----- Raw data -----
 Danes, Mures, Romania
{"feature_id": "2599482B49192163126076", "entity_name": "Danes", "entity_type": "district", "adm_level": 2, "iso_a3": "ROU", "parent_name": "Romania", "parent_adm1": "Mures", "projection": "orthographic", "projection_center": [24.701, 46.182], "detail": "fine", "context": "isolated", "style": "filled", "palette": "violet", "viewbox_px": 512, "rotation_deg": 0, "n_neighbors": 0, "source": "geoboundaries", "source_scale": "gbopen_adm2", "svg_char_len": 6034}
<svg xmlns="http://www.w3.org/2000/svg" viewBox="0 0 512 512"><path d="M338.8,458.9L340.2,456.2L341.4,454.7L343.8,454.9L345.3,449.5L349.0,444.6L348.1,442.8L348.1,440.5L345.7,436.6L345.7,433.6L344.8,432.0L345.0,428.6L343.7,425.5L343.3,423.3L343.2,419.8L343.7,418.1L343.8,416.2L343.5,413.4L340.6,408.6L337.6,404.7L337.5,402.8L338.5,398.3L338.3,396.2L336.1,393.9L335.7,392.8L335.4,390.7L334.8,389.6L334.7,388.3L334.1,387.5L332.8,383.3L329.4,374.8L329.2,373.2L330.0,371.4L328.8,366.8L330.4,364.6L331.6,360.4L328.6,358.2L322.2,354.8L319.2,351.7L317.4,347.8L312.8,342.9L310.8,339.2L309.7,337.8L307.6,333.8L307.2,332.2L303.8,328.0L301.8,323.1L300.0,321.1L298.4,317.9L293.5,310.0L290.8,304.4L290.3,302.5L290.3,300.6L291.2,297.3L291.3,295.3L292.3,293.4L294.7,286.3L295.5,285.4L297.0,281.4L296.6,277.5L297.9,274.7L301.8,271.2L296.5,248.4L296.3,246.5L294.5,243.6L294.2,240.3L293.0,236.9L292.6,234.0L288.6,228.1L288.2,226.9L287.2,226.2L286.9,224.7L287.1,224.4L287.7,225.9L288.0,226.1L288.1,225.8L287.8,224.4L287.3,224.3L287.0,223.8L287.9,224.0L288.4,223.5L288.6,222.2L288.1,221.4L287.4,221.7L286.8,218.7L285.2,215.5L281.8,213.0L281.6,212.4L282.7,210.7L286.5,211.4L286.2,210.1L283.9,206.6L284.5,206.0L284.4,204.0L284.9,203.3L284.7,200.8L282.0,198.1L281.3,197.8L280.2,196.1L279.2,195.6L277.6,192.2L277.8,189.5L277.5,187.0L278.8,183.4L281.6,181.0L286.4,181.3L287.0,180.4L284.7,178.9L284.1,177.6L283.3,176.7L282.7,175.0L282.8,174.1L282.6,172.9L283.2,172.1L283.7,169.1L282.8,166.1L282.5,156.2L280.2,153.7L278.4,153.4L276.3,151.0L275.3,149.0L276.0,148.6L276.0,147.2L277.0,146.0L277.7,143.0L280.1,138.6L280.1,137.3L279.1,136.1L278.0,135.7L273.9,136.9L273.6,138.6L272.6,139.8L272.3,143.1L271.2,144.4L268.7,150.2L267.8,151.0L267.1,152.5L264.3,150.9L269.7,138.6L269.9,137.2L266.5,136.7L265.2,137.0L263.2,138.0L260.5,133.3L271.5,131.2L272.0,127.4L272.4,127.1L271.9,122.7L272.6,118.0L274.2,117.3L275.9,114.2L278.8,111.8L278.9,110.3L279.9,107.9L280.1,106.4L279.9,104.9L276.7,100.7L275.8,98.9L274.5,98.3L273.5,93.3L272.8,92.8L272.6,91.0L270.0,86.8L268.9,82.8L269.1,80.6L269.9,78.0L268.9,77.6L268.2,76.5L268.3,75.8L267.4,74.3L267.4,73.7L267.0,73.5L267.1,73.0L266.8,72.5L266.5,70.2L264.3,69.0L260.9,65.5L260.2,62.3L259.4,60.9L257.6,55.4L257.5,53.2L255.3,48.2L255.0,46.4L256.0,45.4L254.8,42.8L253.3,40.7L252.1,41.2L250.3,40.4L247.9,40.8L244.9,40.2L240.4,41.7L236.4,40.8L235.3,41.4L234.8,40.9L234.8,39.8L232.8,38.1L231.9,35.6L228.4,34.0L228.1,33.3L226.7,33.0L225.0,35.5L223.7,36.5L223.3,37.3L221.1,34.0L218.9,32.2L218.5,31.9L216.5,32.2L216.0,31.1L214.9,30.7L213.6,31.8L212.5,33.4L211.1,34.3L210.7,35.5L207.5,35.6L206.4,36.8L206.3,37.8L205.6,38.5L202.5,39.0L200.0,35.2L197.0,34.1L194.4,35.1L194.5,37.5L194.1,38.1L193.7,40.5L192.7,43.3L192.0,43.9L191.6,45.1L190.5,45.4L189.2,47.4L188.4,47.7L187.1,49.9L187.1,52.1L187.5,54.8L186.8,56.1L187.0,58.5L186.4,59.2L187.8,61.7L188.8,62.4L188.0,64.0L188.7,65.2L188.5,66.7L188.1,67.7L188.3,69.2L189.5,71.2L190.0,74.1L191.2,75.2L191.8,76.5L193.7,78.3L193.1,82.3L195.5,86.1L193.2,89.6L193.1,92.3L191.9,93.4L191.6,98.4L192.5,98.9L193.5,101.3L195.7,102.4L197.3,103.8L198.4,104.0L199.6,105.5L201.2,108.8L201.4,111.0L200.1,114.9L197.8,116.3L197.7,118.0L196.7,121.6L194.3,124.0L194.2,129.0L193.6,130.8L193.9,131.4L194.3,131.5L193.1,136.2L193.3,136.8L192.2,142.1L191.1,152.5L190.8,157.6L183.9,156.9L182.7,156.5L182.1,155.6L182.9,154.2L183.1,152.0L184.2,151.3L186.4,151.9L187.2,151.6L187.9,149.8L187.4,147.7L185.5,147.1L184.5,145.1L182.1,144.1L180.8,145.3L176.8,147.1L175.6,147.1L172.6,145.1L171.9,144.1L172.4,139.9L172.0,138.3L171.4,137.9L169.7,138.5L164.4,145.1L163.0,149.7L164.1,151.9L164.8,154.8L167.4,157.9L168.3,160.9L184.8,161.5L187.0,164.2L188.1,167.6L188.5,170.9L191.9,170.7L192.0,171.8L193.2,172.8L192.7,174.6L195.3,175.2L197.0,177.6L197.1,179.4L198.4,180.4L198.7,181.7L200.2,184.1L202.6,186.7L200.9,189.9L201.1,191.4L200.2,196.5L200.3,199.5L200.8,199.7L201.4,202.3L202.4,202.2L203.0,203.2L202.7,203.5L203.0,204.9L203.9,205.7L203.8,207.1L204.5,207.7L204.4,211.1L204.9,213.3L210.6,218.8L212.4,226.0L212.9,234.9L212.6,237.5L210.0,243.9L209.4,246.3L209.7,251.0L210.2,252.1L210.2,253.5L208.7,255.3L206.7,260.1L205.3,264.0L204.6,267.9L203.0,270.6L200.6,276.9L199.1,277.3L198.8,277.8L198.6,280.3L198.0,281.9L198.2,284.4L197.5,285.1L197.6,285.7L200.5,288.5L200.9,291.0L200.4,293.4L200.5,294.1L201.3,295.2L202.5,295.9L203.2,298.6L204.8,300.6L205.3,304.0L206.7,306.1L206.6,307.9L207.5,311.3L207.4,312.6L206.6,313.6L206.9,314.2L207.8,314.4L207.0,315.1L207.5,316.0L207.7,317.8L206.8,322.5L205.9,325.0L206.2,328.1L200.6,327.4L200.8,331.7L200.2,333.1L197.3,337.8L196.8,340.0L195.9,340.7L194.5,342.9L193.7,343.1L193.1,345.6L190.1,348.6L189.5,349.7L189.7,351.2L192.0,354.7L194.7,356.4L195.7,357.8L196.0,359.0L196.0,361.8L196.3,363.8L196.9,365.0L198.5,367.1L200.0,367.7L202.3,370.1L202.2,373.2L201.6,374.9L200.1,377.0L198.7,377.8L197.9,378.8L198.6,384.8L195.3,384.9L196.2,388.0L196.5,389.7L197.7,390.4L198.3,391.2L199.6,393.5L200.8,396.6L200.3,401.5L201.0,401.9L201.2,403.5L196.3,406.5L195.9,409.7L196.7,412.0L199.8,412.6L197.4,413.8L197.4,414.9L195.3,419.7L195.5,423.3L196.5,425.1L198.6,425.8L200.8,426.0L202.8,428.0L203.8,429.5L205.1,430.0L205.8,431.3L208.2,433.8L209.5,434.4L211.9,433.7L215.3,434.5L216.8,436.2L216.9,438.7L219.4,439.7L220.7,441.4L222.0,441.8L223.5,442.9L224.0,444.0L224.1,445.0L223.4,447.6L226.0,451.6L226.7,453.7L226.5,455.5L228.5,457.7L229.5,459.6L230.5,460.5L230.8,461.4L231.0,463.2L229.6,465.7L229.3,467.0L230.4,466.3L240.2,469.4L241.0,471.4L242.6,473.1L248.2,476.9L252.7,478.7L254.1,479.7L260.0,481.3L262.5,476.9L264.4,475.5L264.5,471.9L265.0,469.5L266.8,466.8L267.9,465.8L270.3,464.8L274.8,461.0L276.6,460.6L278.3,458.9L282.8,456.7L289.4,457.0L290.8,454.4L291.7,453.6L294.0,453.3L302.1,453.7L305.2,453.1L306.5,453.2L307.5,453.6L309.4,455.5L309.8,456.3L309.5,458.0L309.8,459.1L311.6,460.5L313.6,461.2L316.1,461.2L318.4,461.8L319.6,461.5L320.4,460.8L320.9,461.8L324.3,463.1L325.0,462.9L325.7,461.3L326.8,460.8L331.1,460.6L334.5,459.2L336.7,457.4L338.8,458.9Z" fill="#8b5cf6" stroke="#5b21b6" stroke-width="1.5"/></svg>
-----
----- Raw data -----
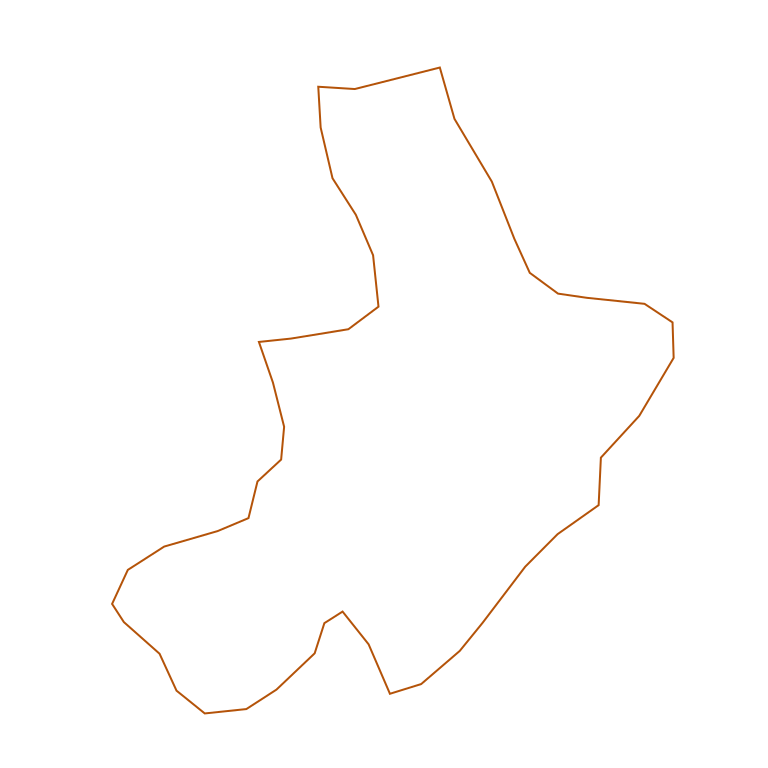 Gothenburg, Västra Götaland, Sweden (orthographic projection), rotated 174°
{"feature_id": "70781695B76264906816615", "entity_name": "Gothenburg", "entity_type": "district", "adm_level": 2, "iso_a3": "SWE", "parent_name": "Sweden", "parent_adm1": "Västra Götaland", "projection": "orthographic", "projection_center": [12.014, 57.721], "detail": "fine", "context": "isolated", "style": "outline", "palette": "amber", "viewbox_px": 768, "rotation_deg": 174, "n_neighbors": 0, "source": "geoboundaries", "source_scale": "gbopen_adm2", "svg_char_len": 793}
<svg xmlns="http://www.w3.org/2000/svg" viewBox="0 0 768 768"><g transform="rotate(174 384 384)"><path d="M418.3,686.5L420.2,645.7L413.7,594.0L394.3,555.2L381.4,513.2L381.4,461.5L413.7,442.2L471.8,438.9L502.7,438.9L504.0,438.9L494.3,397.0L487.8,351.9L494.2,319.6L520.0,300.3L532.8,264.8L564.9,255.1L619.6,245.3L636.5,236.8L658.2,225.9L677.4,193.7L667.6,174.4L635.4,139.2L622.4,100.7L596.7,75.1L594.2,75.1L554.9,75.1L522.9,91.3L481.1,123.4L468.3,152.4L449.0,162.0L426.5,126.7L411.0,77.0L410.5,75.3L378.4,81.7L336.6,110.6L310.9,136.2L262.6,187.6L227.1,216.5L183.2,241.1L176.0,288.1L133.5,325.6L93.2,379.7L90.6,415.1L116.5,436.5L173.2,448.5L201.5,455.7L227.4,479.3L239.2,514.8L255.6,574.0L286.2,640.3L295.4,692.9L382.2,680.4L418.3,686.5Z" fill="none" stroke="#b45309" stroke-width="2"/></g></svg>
-----
----- Raw data -----
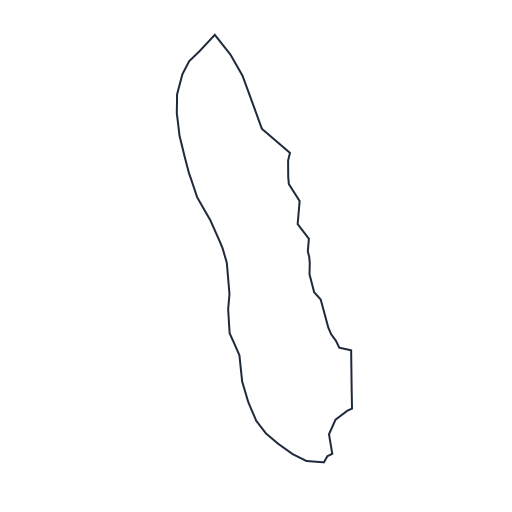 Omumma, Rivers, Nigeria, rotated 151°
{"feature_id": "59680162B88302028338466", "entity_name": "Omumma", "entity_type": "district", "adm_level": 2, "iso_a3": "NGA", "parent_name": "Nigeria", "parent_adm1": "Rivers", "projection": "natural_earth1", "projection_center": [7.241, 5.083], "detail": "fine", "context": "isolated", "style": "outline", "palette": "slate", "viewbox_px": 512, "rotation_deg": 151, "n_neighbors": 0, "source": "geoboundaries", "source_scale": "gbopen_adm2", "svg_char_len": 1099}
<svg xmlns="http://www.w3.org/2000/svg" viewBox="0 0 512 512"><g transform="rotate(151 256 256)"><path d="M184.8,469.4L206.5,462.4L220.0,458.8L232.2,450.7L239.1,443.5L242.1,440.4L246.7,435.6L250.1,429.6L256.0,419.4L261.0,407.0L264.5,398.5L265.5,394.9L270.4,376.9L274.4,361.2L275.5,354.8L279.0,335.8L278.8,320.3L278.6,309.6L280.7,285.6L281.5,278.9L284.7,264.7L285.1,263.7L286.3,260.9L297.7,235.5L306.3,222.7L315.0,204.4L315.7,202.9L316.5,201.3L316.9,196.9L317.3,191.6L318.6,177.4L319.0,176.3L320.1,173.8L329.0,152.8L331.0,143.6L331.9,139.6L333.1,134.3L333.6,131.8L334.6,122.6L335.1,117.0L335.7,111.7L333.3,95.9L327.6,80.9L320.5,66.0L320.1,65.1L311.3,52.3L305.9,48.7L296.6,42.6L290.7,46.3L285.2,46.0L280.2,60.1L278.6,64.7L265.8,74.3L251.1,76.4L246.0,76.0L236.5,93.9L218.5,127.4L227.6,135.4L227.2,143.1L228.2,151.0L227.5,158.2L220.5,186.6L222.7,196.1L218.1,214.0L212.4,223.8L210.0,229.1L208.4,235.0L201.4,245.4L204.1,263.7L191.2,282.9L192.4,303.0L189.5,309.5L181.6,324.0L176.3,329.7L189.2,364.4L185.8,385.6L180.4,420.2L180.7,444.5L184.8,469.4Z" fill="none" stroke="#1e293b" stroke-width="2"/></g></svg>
-----
Problem description —
Show every line above that contains the word "Danes", copying each such line in full.

Finished task —
 Danes, Mures, Romania
{"feature_id": "2599482B49192163126076", "entity_name": "Danes", "entity_type": "district", "adm_level": 2, "iso_a3": "ROU", "parent_name": "Romania", "parent_adm1": "Mures", "projection": "orthographic", "projection_center": [24.701, 46.182], "detail": "fine", "context": "isolated", "style": "filled", "palette": "violet", "viewbox_px": 512, "rotation_deg": 0, "n_neighbors": 0, "source": "geoboundaries", "source_scale": "gbopen_adm2", "svg_char_len": 6034}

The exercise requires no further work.